Critics say the Oregon study is flawed because it’s based on the prescribing doctors’ reports and not patients’ own views. Coleman, of Not Dead Yet, argues that these doctors are often affiliated with Compassion and Choices, and that the reports are not verified by the state.
Since the law was enacted, 1,173 patients have received life-ending medication and 752 of those patients died from using it, according to the study. In 2013, of the 122 people who were prescribed medication used to induce death, 71 of them took it— eight used medications prescribed in previous years.
Coombs Lee says 30 to 50 percent of the people who are prescribed end-of-life medicine never take it. They are able to manage their symptoms and eventually die of their diseases. Those that choose to die do so only when it is clear that death is “imminent and inevitable.”

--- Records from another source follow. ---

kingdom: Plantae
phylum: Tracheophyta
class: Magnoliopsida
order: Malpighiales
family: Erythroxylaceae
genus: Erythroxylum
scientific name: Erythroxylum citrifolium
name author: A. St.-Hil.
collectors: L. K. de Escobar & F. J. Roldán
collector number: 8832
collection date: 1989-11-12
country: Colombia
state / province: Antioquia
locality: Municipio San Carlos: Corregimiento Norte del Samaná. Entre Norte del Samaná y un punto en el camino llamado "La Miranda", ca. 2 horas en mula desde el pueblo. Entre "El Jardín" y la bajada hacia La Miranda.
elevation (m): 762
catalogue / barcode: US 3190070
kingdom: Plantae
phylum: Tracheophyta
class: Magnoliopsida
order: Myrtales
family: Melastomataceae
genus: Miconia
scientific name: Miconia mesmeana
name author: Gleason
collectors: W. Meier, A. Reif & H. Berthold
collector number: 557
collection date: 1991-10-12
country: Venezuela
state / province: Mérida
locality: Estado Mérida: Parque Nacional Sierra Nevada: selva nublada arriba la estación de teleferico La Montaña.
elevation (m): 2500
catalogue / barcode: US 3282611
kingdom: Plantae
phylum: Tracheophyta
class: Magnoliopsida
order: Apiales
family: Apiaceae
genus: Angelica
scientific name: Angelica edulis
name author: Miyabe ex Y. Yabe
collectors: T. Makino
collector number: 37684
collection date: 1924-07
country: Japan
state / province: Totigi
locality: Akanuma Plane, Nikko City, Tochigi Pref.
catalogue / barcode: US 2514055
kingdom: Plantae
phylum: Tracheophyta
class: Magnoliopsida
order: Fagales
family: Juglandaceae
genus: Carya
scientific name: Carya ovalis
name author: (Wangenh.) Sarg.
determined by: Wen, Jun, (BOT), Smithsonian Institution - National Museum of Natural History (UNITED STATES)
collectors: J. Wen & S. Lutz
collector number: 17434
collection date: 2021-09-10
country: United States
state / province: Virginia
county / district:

But Kelly emphasizes that most patients who support and engage in the behavior belong to a clearly defined group: wealthy, educated and white.
Of the 71 patients who died in 2013, 94 percent were white, 54 percent had at least a college degree and nearly 44 percent had private health insurance, according to the Oregon study.
“This is not a human right that we’re talking about. This is an experience that is affecting one social class of people who happen to be very influential among institutions and media in the country and they want something specific,” Kelly says.
Kelly adds he is concerned people who aren’t in the right state of mind could make an irrevocable mistake.
“Depressed people will be harmed by this bill,” he said at Monday’s hearing in Connecticut.
But the belief that people who request life-ending medication are suicidal is one of the most misunderstood aspects of these laws, says Coombs Lee. “People don’t want to die. They don’t want to take this medication, but they are dying. There’s nothing they can do about that. And they want to have the medication in case that dying process is unbearable.”
Corrected on March 24, 2014: This story has been amended to include the correct number of patients who use end-of-life medicine.